Why are AI edits tracked changes instead of a custom diff UI?

Two reasons. First, the tracked-changes UI is something your users already know — they don’t have to learn a new review surface for AI-generated changes. Second, building a custom AI diff surface is the kind of scoping item that doesn’t show up until late in a project and stays in the maintenance budget forever. Document Authoring AI uses the editor’s existing tracked-changes UI, so the answer to “where can my users see what the AI did” is: in the place they already look. AI changes can also carry a threaded comment explaining the model’s reasoning, anchored to the changed text in the same comment view a human reviewer would use.

How is Document Authoring AI different from Claude for Word?

Same pattern, different scope. Claude for Word(opens in a new tab) — Anthropic’s Word add-in, released in public beta in April 2026 — popularized the model of AI edits landing as tracked changes in Word’s native review pane: the original text visible as a deletion, the new text as an insertion, with the AI able to reply to comment threads explaining what changed. That pattern is the right one. The constraint is scope: Claude for Word only works inside Microsoft Word, only with Anthropic’s Claude models, only for users already in the Microsoft ecosystem. Document Authoring AI delivers the same review model inside your own embedded editor, with the model you choose, for your users.

Can I use Document Authoring AI without TypeScript on my backend?

Yes. The toolkit exposes a JSON export — run npx --package @nutrient-sdk/document-authoring-ai document-authoring-ai-export — that writes tool definitions, input/output schemas, the prompt guide, and capability metadata to a backend-agnostic JSON file. Your server-side orchestration (Python, Go, Ruby, LangGraph — anything that speaks JSON) talks to the model; the browser session that owns the live editor still owns document execution. The execution split — server talks to the model, browser talks to the document — is the same, regardless of backend language.

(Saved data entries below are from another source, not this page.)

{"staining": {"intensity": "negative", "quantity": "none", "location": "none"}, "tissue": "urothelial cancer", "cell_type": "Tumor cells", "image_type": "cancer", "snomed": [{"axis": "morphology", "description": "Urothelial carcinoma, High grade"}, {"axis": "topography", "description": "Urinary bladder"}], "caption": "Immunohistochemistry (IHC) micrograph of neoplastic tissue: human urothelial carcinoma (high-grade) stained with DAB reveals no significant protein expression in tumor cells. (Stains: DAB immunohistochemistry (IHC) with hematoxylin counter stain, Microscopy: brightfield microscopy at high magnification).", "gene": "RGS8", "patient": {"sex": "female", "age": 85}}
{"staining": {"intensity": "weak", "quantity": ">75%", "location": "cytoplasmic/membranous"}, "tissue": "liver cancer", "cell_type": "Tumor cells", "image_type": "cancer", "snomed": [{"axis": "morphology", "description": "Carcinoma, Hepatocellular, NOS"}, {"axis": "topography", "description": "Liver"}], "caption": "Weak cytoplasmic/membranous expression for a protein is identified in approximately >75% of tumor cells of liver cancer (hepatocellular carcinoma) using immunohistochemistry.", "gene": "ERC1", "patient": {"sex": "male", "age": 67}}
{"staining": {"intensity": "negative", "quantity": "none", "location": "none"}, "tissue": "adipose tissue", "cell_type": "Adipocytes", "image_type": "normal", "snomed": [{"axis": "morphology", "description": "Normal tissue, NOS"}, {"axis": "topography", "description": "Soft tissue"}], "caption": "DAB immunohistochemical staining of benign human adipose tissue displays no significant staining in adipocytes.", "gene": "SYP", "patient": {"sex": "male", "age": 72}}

Can I build my own custom workflow beyond proofreading and translation?

Yes. Proofreading and translation are built in, and a third workflow — Template Builder — ships as a worked example showing how to build a custom workflow as a single function call. Custom workflows use the same shape: Define a system prompt, define a default task, and the editor handles the read, validation, and apply steps. Common uses include compliance checks, contract placeholder filling, and house style enforcement.